All patients receive a focus on wellness and prevention, as well as diagnosis and treatment of inter-current or chronic conditions. All also receive planned and pro-active care at every visit that includes full use of the multidisciplinary team to ensure the implementation of evidence-based guidelines as well as tracking and monitoring of care and outcomes. Care coordination occurs for a smaller population of patients in need of services who have a current medical/behavioral health condition and/or risk factors or which is healthy but in need of services to prevent decline in health status. Care management is full management of care, for the most complex, highest risk (& most costly) patients. This entails the identification of high-risk patients and intensive monitoring, follow-up, and clinical management of such patients. Clinical care management activities generally include frequent patient contact, clinical assessment, medication review and reconciliation, communication with treating clinicians, and medication adjustment by protocol in coordination with a licensed professional.

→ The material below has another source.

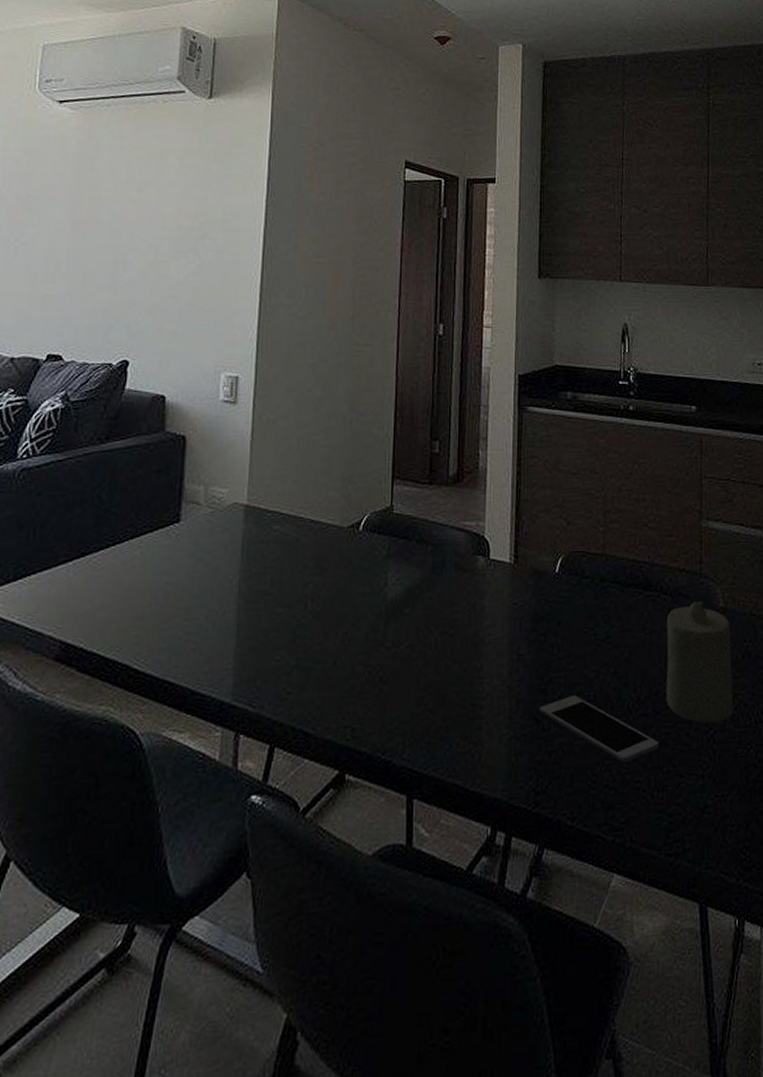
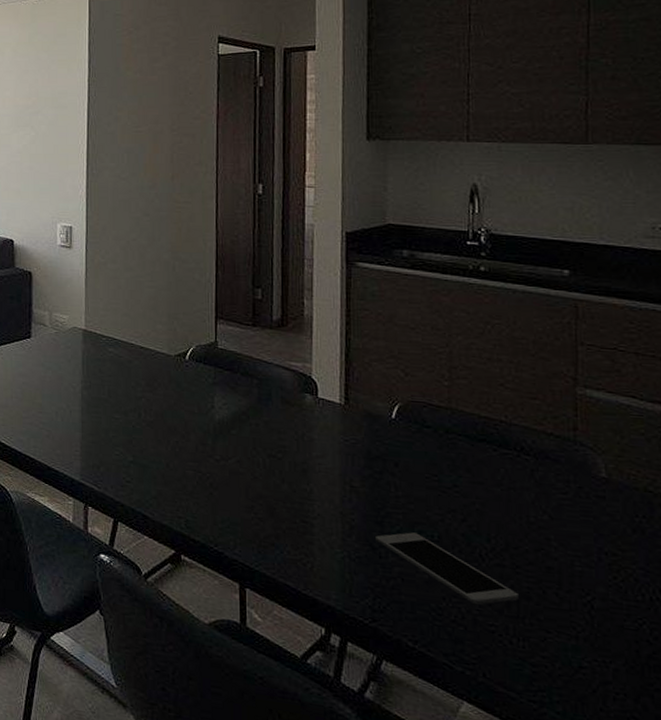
candle: present [666,601,733,724] -> none [528,467,619,591]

Fully Integrated- Behavioral health and primary care providers are located at the same site and work side by side as part of the “Medical Home” team.

PCPs and BHPs are part of the same care team…. Primary care and behavioral health practice leaders collaborate on developing protocols, standards of practice and interventions to ensure successful communication and integration. Interventions may include the designation of primary care and behavioral health champions who foster communication and collaboration across the two disciplines. Patients are routinely screened prior to or during annual physical exams with a standardized tool for depression, anxiety, substance use, intimate partner violence, suicide risk and symptoms of trauma. Screening also includes bio-psychosocial and quality of life assessments.

Patients have access to BHPs to support lifestyle changes and self-management. Patients considered for this referral include those with or having risk factors for chronic medical or behavioral health conditions, reporting unhealthy lifestyle behaviors and who have somatic complaints that have a lifestyle or stress component.